Yes, I’m saying that computerized wordprints are without value.
Firetag is right: The problem with this debate is that the battle is being fought on multiple fronts. People who believe on the basis of faith that the Book of Mormon is an ancient text are the most numerous participants in the debate, but they have no place in the debate. And I presume that the BYU folks are among this crowd.

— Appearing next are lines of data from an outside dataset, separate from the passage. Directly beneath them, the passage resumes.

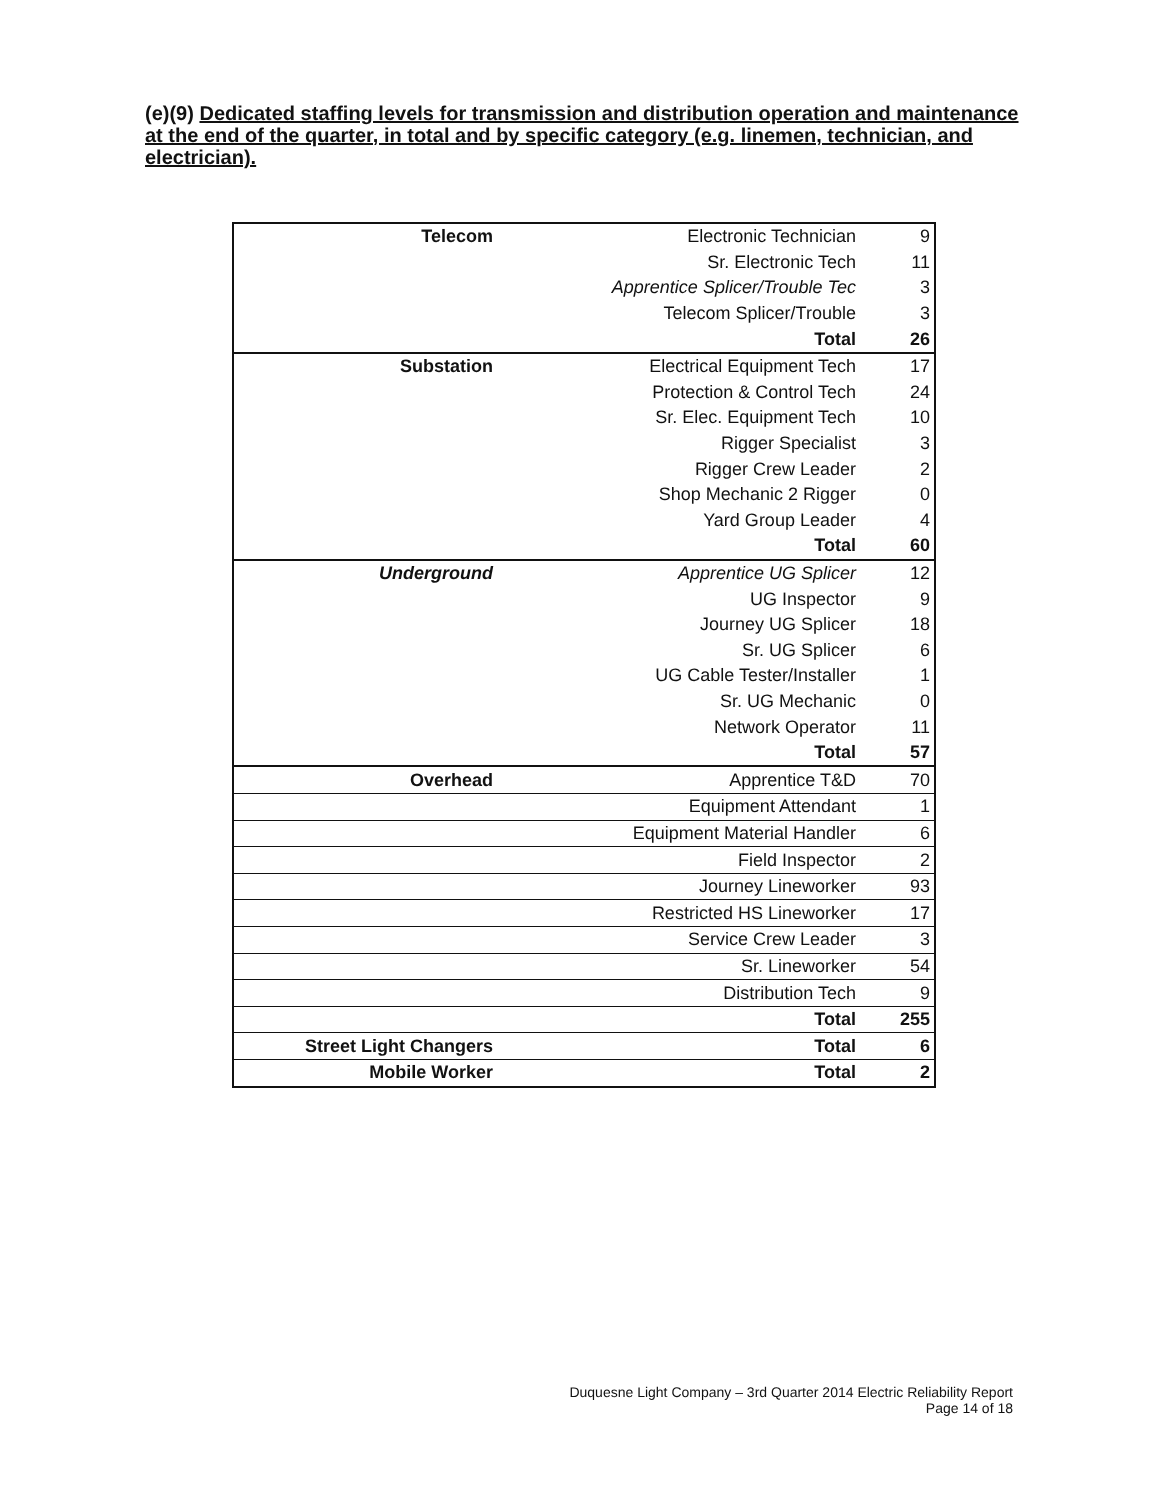(e)(9) Dedicated staffing levels for transmission and distribution operation and maintenance at the end of the quarter, in total and by specific category (e.g. linemen, technician, and electrician).
| Telecom | Electronic Technician | 9 |
| | Sr. Electronic Tech | 11 |
| | Apprentice Splicer/Trouble Tec | 3 |
| | Telecom Splicer/Trouble | 3 |
| | Total | 26 |
| Substation | Electrical Equipment Tech | 17 |
| | Protection & Control Tech | 24 |
| | Sr. Elec. Equipment Tech | 10 |
| | Rigger Specialist | 3 |
| | Rigger Crew Leader | 2 |
| | Shop Mechanic 2 Rigger | 0 |
| | Yard Group Leader | 4 |
| | Total | 60 |
| Underground | Apprentice UG Splicer | 12 |
| | UG Inspector | 9 |
| | Journey UG Splicer | 18 |
| | Sr. UG Splicer | 6 |
| | UG Cable Tester/Installer | 1 |
| | Sr. UG Mechanic | 0 |
| | Network Operator | 11 |
| | Total | 57 |
| Overhead | Apprentice T&D | 70 |
| | Equipment Attendant | 1 |
| | Equipment Material Handler | 6 |
| | Field Inspector | 2 |
| | Journey Lineworker | 93 |
| | Restricted HS Lineworker | 17 |
| | Service Crew Leader | 3 |
| | Sr. Lineworker | 54 |
| | Distribution Tech | 9 |
| | Total | 255 |
| Street Light Changers | Total | 6 |
| Mobile Worker | Total | 2 |
Duquesne Light Company – 3rd Quarter 2014 Electric Reliability Report
Page 14 of 18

The Stanford survey was irresponsible because it applies a pseudo-science to a question that lacks a feasible historical possibility. In other words, the Standford folks might have questions whether William Tyndale wrote the Book of Mormon, input a bunch of parameters into a computer, and gotten the result that there is a marked similarity between the Book of Mormon language (which is clearly modeled on the King James Bible) to Tynsdale’s writing (given that Tynsdale was a major source of the KJV). That analysis would be meaningless because there is zero chance in a historical sense that Tynsdale wrote the Book of Mormon. Applying “wordprinting” to this question is absurd.
Likewise, for the faithful who believe in the Book of Mormon’s antiquity, applying wordprinting to prove the Book of Mormon is ancient has the same value as “proving” with computer analysis that Deuteronomy was written by Moses or the Donation of Constantine was written by Constantine. We already know that these are not the case.
Ah, John. The physical sciences aren’t quite certain that ANY of the social sciences are more than pseudo-sciences. 😀 Be kind.